(Beginning of Reading passage)

Algerian film director

Merzak Allouache (born 6 October 1940) is an Algerian film director and screenwriter. His 1976 film Omar Gatlato was later entered into the 10th Moscow International Film Festival where it won the Silver Prize. His 1996 Salut cousin! was submitted to the 69th Academy Awards in the category of Best Foreign Language Film. He is one of the most influential Algerian filmmakers, considered by some to be the most important.  He is the only Algerian filmmaker who devoted most, if not all, of his cinematic work to his native country.

== Early life ==
Merzak Allouache was born in the Algiers neighborhood of Bab el-Oued. His father was a Kabyle Berber postal worker and his mother was an Algerian housewife from Casbah.  Allouache was only ten years old when the Algerian Liberation War began in 1954 and he was only eighteen during the year of independence in 1962.

==Career==

=== Studies ===
Merzak Allouache began his studies in 1964 at the Institute for Cinema in Algiers. While there, he directed his graduation film, Croisement, as well as a short film, Le Voleur. When the Institute for Cinema closed, the students were redirected to Lodz or Paris. Allouache completed his studies at l’IDHEC (now called La Fémis) in Paris.

(End of Reading passage)
(Beginning of Excerpted data)

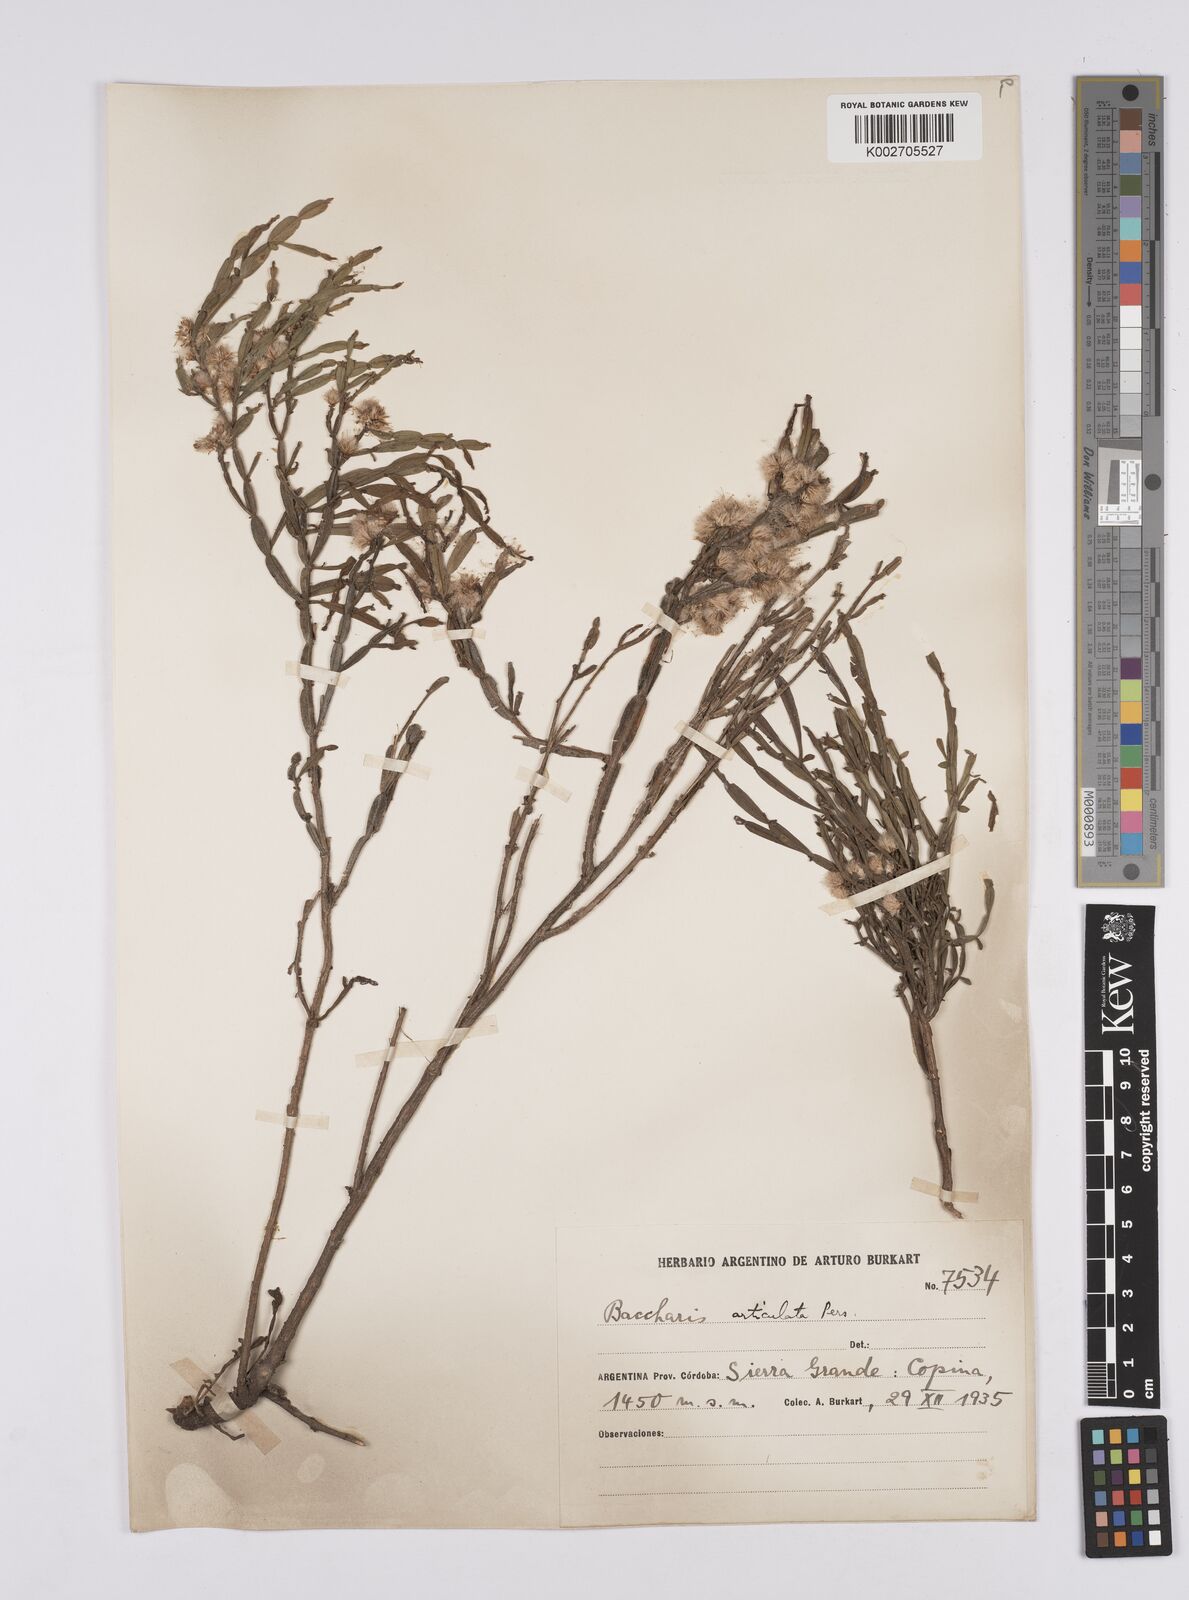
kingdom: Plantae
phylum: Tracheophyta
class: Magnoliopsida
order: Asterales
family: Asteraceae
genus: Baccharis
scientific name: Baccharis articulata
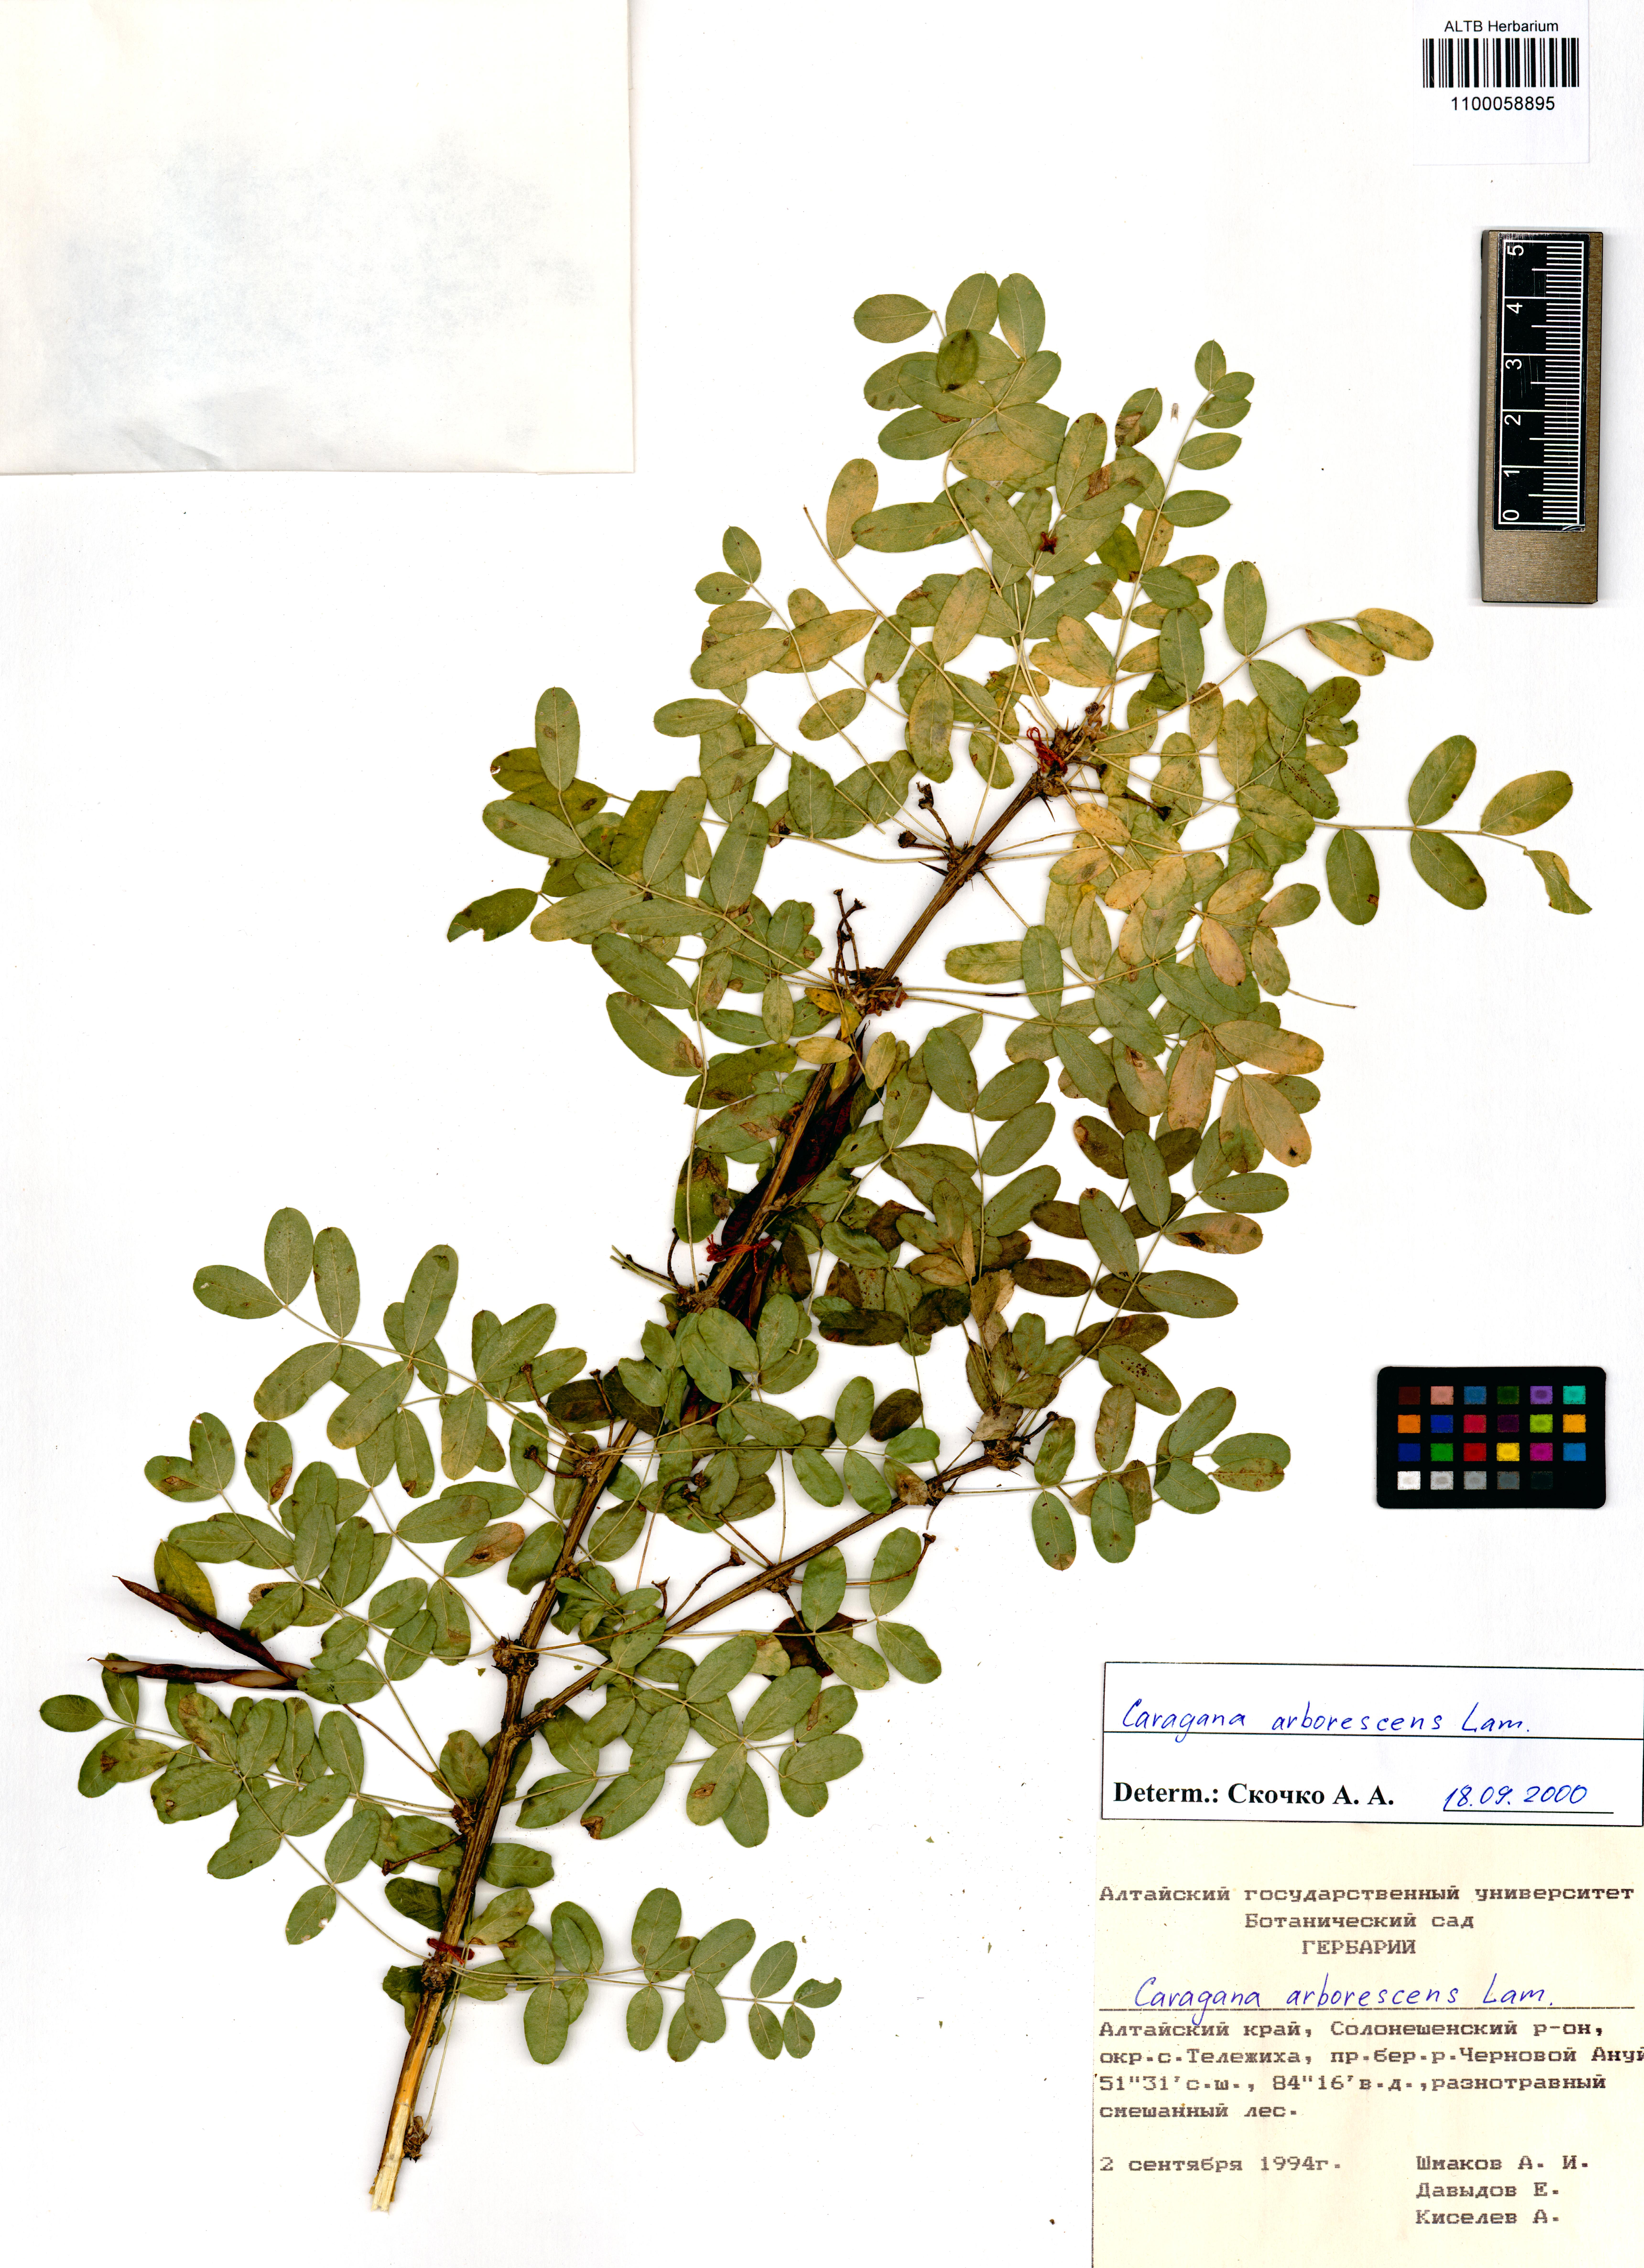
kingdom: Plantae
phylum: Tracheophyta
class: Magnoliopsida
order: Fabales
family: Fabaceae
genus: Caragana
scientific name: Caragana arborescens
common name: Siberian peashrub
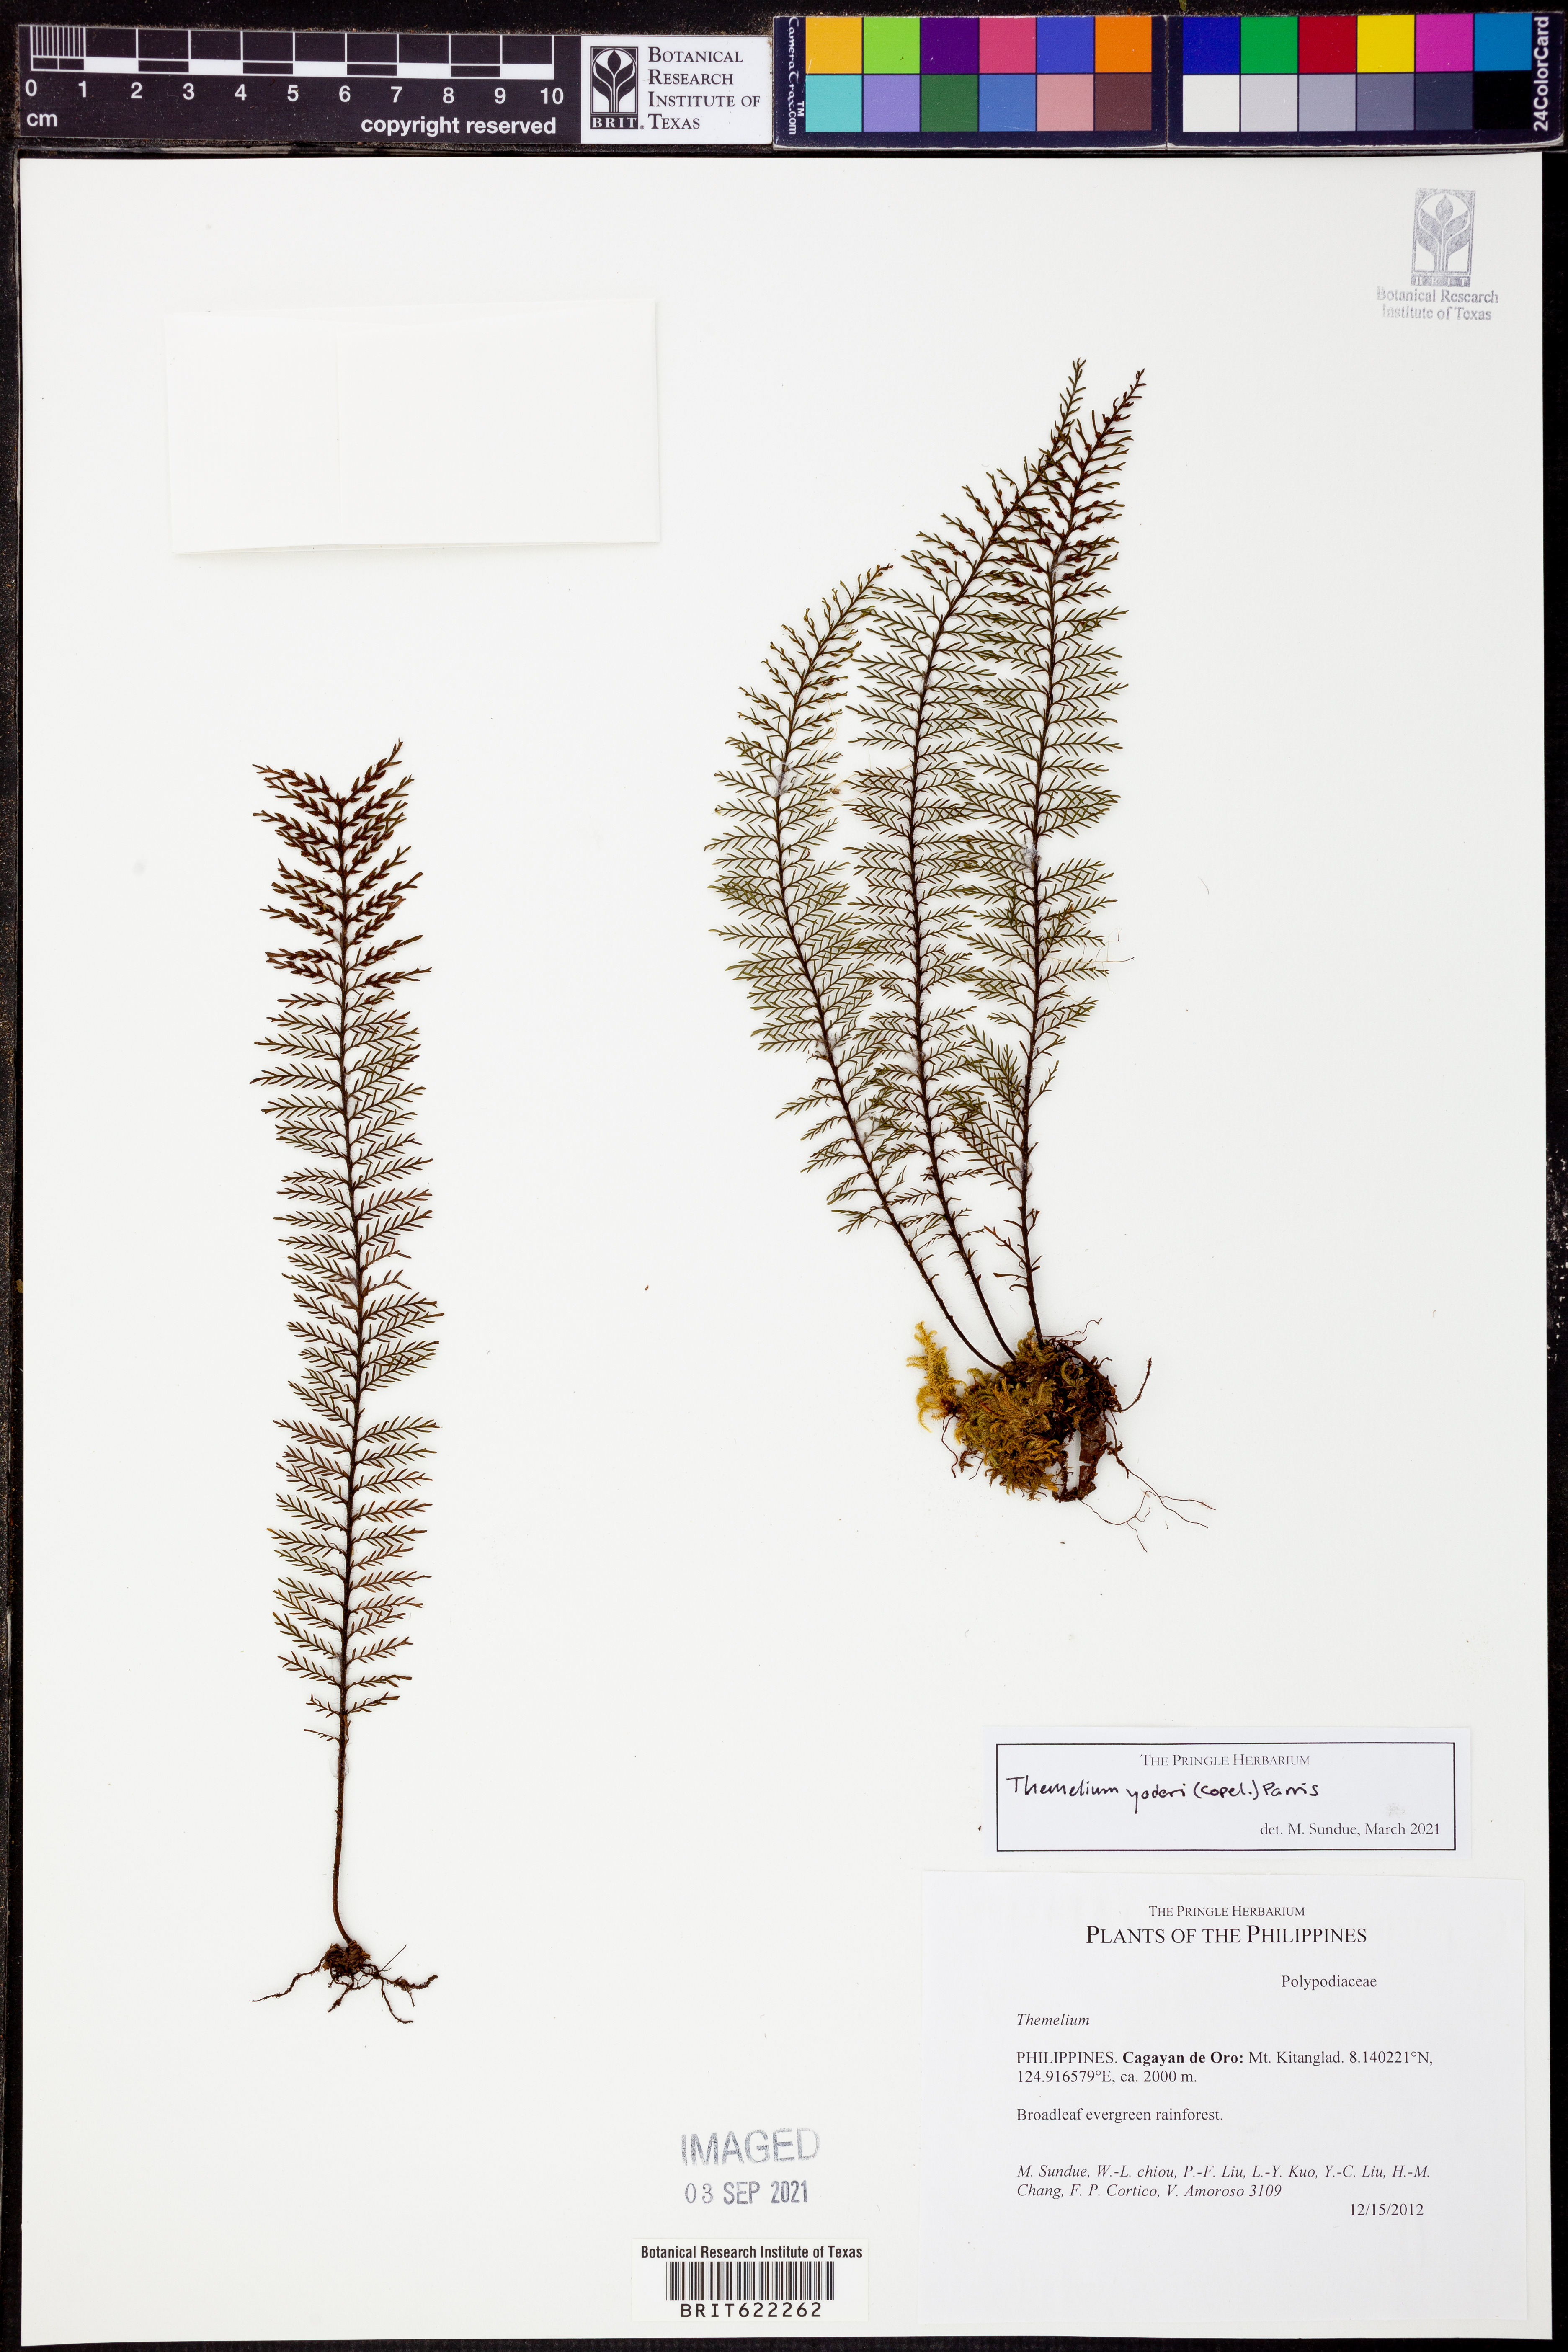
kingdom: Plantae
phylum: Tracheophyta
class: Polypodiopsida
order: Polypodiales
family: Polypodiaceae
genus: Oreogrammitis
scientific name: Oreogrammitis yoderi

(End of Excerpted data)

§ **Task prompt**: Can you write out, word for word, the stretch of the Merzak Allouache passage from "Merzak Allouache (born" through "independence in 1962."?

§ **Final answer**:
Merzak Allouache (born 6 October 1940) is an Algerian film director and screenwriter. His 1976 film Omar Gatlato was later entered into the 10th Moscow International Film Festival where it won the Silver Prize. His 1996 Salut cousin! was submitted to the 69th Academy Awards in the category of Best Foreign Language Film. He is one of the most influential Algerian filmmakers, considered by some to be the most important.  He is the only Algerian filmmaker who devoted most, if not all, of his cinematic work to his native country.

== Early life ==
Merzak Allouache was born in the Algiers neighborhood of Bab el-Oued. His father was a Kabyle Berber postal worker and his mother was an Algerian housewife from Casbah.  Allouache was only ten years old when the Algerian Liberation War began in 1954 and he was only eighteen during the year of independence in 1962.